Выбрать главу

Но особенно рельефно проблема русского национального характера выступила на страницах «Рассказов Ивана Сударева» А. Толстого. Герои проверяются здесь на человеческую стойкость, воинскую доблесть, нравственную силу в самых жесточайших испытаниях. Они как бы держат экзамен, проходя «великое историческое испытание». И экзаменует их не только настоящее, но и прошлое, которое для них свято и дорого: «На древних погостах деды наши поднялись из гробов — слушать, что мы ответим. Нам решать! Святыни русские, взорванные немцами, размахивают колокольными языками».

Различны судьбы у этих героев, различен их жизненный и военный опыт. Есть среди них люди старые и молодые, передовые и не очень, мужчины и женщины. Но при всей разнице их судеб и житейских взглядов есть для них нечто общее: убеждение в том, что «правда есть — русская земля»…

И как бы подводя итог своим размышлениям, скажет в заключение рассказа «Русский характер» А. Толстой о своих героях — современниках: «Да, вот они, русские характеры! Кажется, прост человек, а придет суровая беда, в большом или в малом, и поднимается в нем великая сила — человеческая красота».

Тема войны и народного героизма не исчезнет из произведений последующих лет, оставаясь до сего дня одной из центральных во всей советской литературе. Ведущее место занимает она и в рассказах второй половины 40-х годов («Ваганов» Ю. Нагибина, «Братство» В. Лидина, «Мы — советские люди» Б. Полевого). Но жизнь ставила перед народом уже иные задачи — восстановления разрушенного войной хозяйства, скорейшего налаживания быта людей, и литература не могла не откликнуться на это требование времени. И потому тема мирного труда советского человека начинает занимать все более и более существенное место в рассказе послевоенного времени.

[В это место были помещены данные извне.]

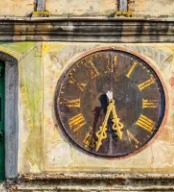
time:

Причем, — и в этом видится величайшая художническая чуткость к правде наших писателей, — труд этот приравнивается к воинскому подвигу. Таким образом, героическое начало, свойственное рассказу военных лет, сохранило свою традицию и в последующих сугубо мирных рассказах. И наиболее характерный пример тому — рассказ-очерк А. Твардовского «В родных местах». Приехав на «малую» свою родину, понаблюдав жизнь знакомых и незнакомых ему людей, писатель не скрывает своей гордости за них, прямо говоря, что и теперешняя их жизнь — это подвиг, «…все вместе — и пятиэтажные здания… и самодельные кирпичные домики… и Мартыненкова изба, ровесница не только этих строек, но и крупнейших послевоенных сооружений в стране, — все это вместе панорама великого всенародного труда, пришедшего на смену такому же великому воинскому труду».

Конечно, ошибочно было бы представлять развитие русского советского рассказа 40-х годов как некую поднимающуюся вверх прямую. Были здесь и свои неудачи, творческие просчеты. Не все равноценно и в предлагаемой читателю антологии. Но несомненно одно — искренность художников слова. А их произведения — и шедевры М. Шолохова и А. Толстого, и рассказы других писателей — это художественная и жизненная правда того нелегкого, сурового, но героически-прекрасного времени. Это, — вспомним еще раз А. Толстого, — «голос героической души народа».

Сергей Журавлев

Леонид Соболев

Ночь летнего солнцестояния

Пора было спуститься поужинать, но старший лейтенант оставался на мостике, вглядываясь в дымчатый горизонт балтийской белой ночи.

Высокий и светлый купол неба, где мягко смешивались нежные тона, легко и невесомо опирался на гладкую штилевую воду. Она светилась розовыми отблесками. Солнце, зайдя, пробиралось под самым горизонтом, готовое вновь подняться, и просторное бледное зарево стояло над морем, охватив всю северную часть неба. Только на юге сгущалась над берегом неясная фиолетовая дымка. Наступала самая короткая ночь в году, ночь на двадцать второе июня.

Но для тральщика это была просто третья ночь беспокойного дозора.

Тральщик крейсировал в Финском заливе, обязанный все видеть и все замечать. Здесь проходила невидимая на воде линия границы, и все, что было к югу от нее, было запретно для чужих кораблей, самолетов, шлюпок и пловцов. Вода к северу от нее была «ничьей водой». Эта «ничья вода» была древней дорогой торговли и культуры, но она же была не менее древней дорогой войны. Поэтому и там надо было следить, не собирается ли кто-либо свернуть к советским берегам: морская дорога вела из Европы, в Европе полыхала война, а всякий большой пожар разбрасывает опасные искры.